The gallery is blessed with a tremendous permanent collection, far removed from the usual provincial museum diet of  second rate 'old masters' and Victorian taste purchases. The Garman Ryan Collection is an eclectic but careful acquired selection of everything from ancient Roman fragments to Durer woodcuts and a Modigliani; it's displayed thematically in a labyrinth of small rooms you don't mind getting lost in. And at the moment it's enriched by the sub-curation, Here and Queer, subtly distinguished by rainbow labels and accompanied by a well-produced free guide which again makes me worry about expense. There is literally something for everyone here, from moments of unexpected excitement  - John Wishart's Moths on a Blue Path to familiar jolts of pleasure. Epstein's Kitty with Curls alive with earnest youth and intensity contrasts with Freud's Kitty, small and precise like an Early Renaissance profile portrait. A mean and moody Constable study; a Gericault nude, all twisting tension. A Medieval Spanish wooden Christ, arms sorrowfully outstretched; a fragmentary Roman hand. And some of them are sponsored by locals and visitors - my anxiety levels dip slightly with each lovingly personalised label.

These domestic galleries give way to more conventional high-ceiling, white cubes on the third and fourth floors and it's here that Breaking the Mould is on display. Why just women sculptors? All the usual worries about positive discrimination surface. Are visitors expected to see signs of 'woman-ness' in this work? What you actually get is a varied selection of sculpture which includes most of the big names - Hepworth, Barlow, Chadwick, Lucas, Parker - split into three not particularly enlightening themes. Formed, Found, Figured, Are we sticking to 'F' for Female'? On first sight, it is curiously bland.
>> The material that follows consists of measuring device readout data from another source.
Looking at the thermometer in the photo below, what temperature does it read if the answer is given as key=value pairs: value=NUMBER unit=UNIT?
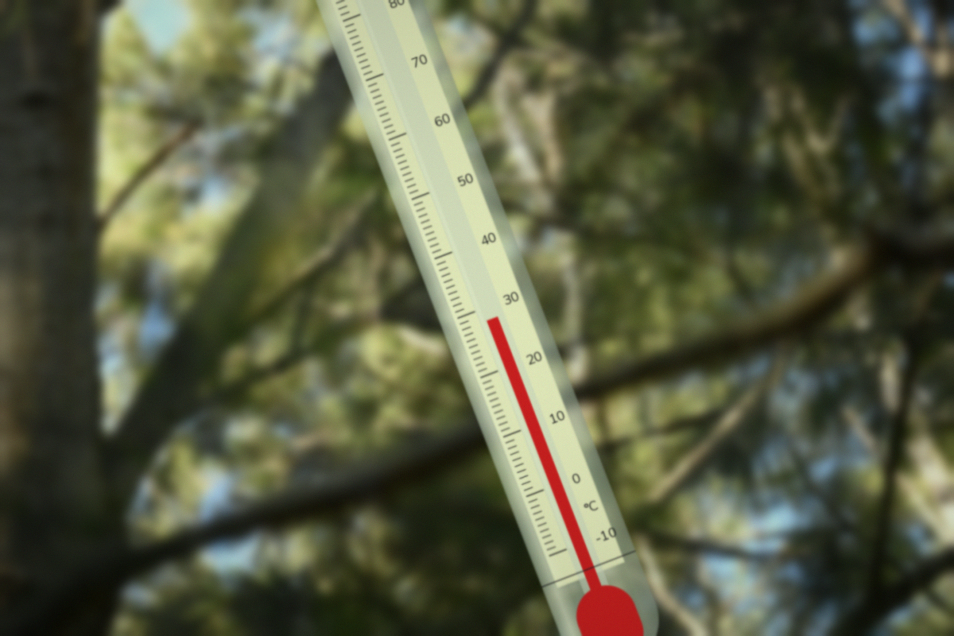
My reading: value=28 unit=°C
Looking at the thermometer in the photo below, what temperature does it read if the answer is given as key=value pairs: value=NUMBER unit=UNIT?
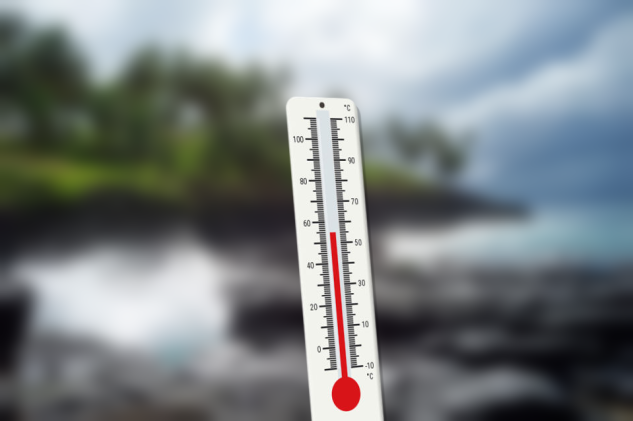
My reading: value=55 unit=°C
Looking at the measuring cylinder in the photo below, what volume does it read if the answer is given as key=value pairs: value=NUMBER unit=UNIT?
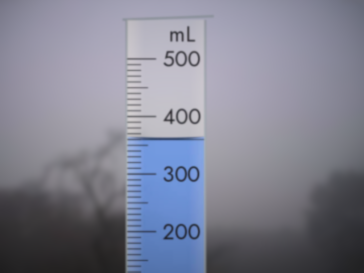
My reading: value=360 unit=mL
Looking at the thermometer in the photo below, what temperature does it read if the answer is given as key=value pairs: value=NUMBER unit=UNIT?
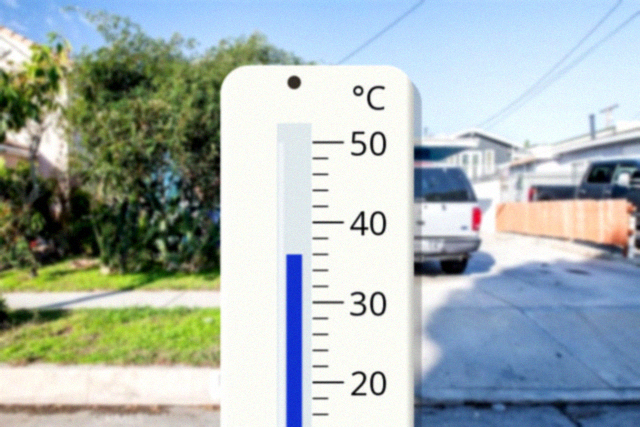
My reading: value=36 unit=°C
There is nothing very large or very controversial. Phyllida Barlow's huge rough and ready Dunce dominates one room, like an unruly gatecrasher at a cocktail party. 

The most effective pieces are the most intriguing: Mona Hatoum's + and - is mesmerisng: mechanically transporting you back to the childhood pleasure of making patterns in the sand with Zen-like repetition and beauty. Sarah Collis and Wendy Taylor can't help but bring a smile with their deceptively simple 'look twice' cleverness. Cornelia Parker's Fleeing Moment seems to defy gravity and time as ever-decreasing Big Bens fan out in a frozen 'splash'. Elsewhere it is the material which triumphs: Hepworth's sleek mahogany and Lucas' stuffed tights beg you to touch. I stare at Rachel Whiteread's Untitled (6 spaces) desperate for it to wobble and wanting to lie on the floor to look into its gelatinous mystery. Jann Haworth Calendula's Cloak, a riot of colour in a space dominated by neutrals, seems a forerunner of Hew Locke's Procession: sinister, celebratory and mythic. 
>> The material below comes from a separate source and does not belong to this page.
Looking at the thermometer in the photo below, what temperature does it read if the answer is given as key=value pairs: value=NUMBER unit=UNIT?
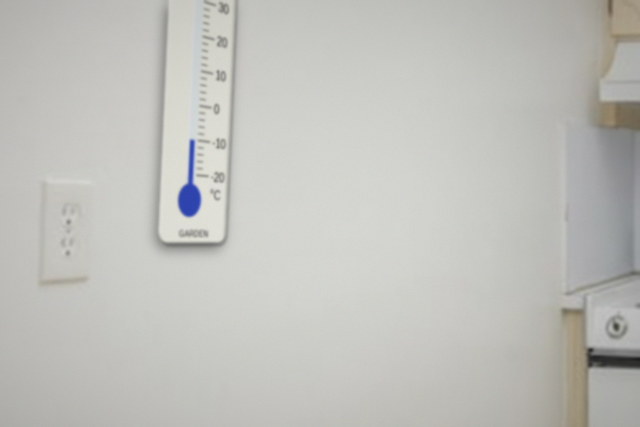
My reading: value=-10 unit=°C
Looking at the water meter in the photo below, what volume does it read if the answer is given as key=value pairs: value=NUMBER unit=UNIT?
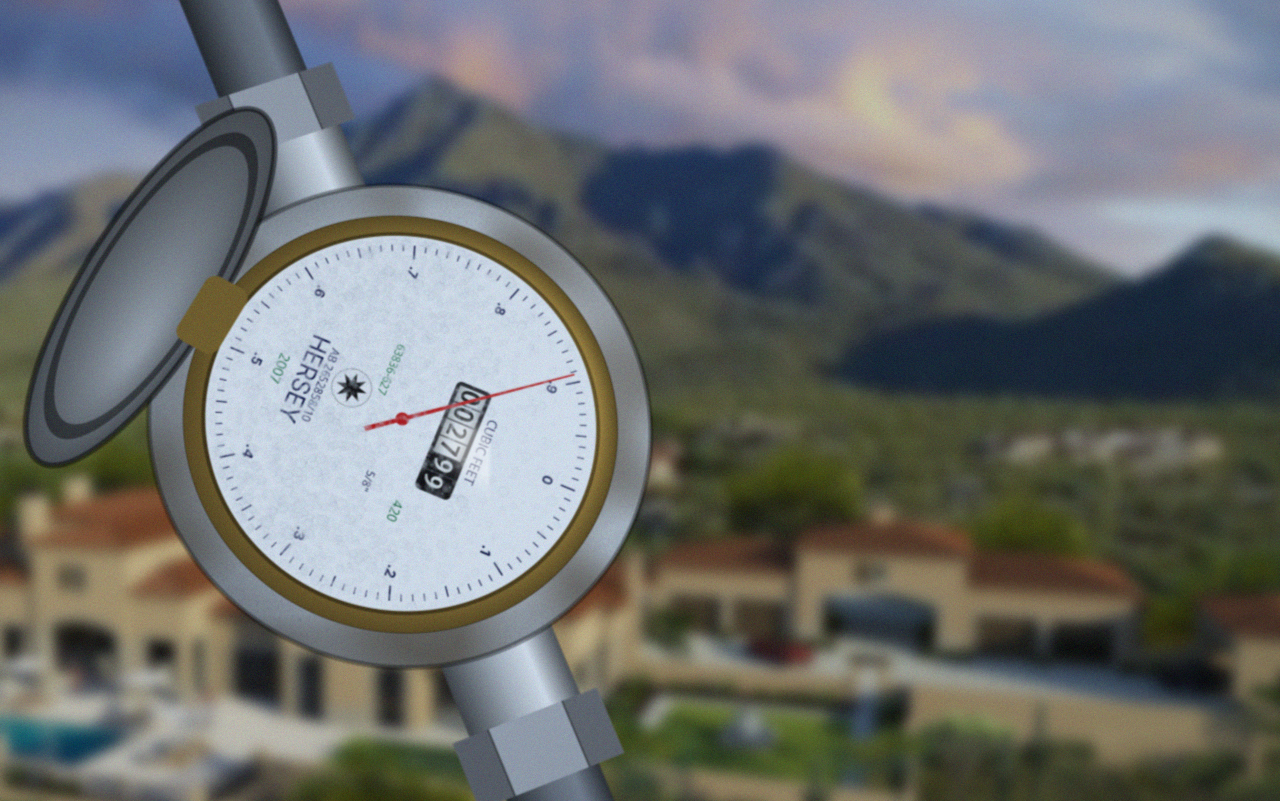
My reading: value=2798.89 unit=ft³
Cornelia Parker, Fleeting Moment, 1985, Arts Council, © the artist

There is so much variety and so little gender. Even works which reference female experience seem more focused on universal issues. Mary Kelly's Post Partum Document is about language and record as much as it catalogues motherhood. Sokari Douglas Camp's Part of the Audience is less a figurative depiction of women than an counterintuitive exploitation of the possibilities of steel. Yet the very existence of this show creates a self-fulfilling emphasis on gender. Another women's sculpture show has just opened at Hepworth Wakefield, taking the post-war story up to the present day. Just for once, it would be interesting to 'break the mould' and see an exhibition of sculpture that leaves gender out of the equation.